For those of you that don’t already know, or haven’t received any e-mails, or haven’t seen the posters or read any blogs. Epiphaneia is putting on The Evolving Church again this year on March 24th. We are especially excited this year because we think this lineup is dynamite. We got Shane Claiborne, Jim Wallis and Ron Sider all as our plenary speakers. When we told Rob Bell about the conference, he actually said that we had “like the Trinity of social justice.” So you can’t get much more encouraging than that. We got Sandra Ryan, David Fitch, Dan Oudshoorn, Dion Oxford, Rick Tobias (and a number of others) for workshop sessions. What better group could we have gotten to talk seriously about social and restorative justice.

Us at Epiphaneia had to make some hard decisions about a venue this year because last year we just sold out way to quick and actually had to turn people away. So this year we will be at the Meeting House in Oakville (Toronto area) at their new facility. I must admit, I am more than excited to see how this facility will play its role in the conference, its quite beautiful and I think it will work perfect.
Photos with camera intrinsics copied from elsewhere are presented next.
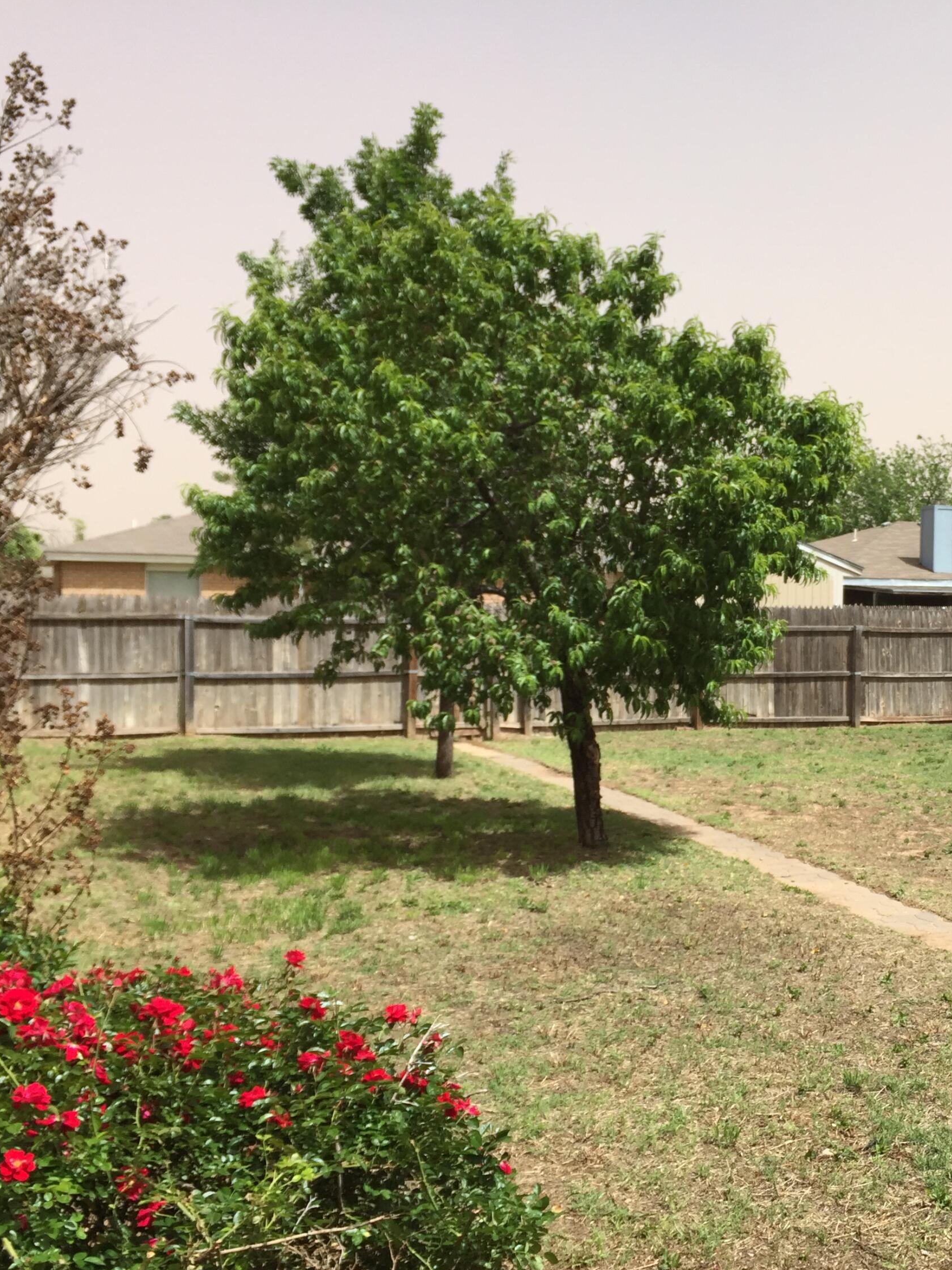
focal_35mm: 39
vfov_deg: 47.9
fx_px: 1430
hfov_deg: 35.5
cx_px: 780
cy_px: 638
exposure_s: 1/1163
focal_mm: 4.15
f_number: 2.2
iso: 32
We have had a better response this year than last from out-of-towners. People from all over Canada and the States have expressed interest in coming. Hopefully we have enough tickets for everyone this year.

We have a few surprises for people this year. I’m excited to unveil them, because it was hard work to get them. Hopefully people appreciate them as much as we do.
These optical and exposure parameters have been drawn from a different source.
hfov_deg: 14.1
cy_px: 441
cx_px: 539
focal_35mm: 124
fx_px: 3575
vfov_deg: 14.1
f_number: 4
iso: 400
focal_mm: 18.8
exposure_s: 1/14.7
Looking forward to running another conference this year and I hope you can all attend it. If you need any more information, or tickets just go to our website at www.epconference.net or shoot us an e-mail at [email protected]

2 thoughts on “The Evolving Church: Restoring Justice”

  1. To be honest, I thought that The Meeting House was a bit of an unfortunate choice. Choosing to host a conference on social justice at a church that just dropped 12 million dollars on a building in Oakville (while only allocating about 1.5 million dollars towards justice related issues) seems a bit… strange.

  2. That was actually quite a big discussion for us when we were choosing a venue. Should we go downtown or in the suburbs and what are we saying with each decision, in the end though we decided that there was no better group of people that we wanted to reach with this message than exactly those that would drop 12 million on a building and those that live in more wealthy areas of town. Keep up the great blog by the way, I enjoy it every minute.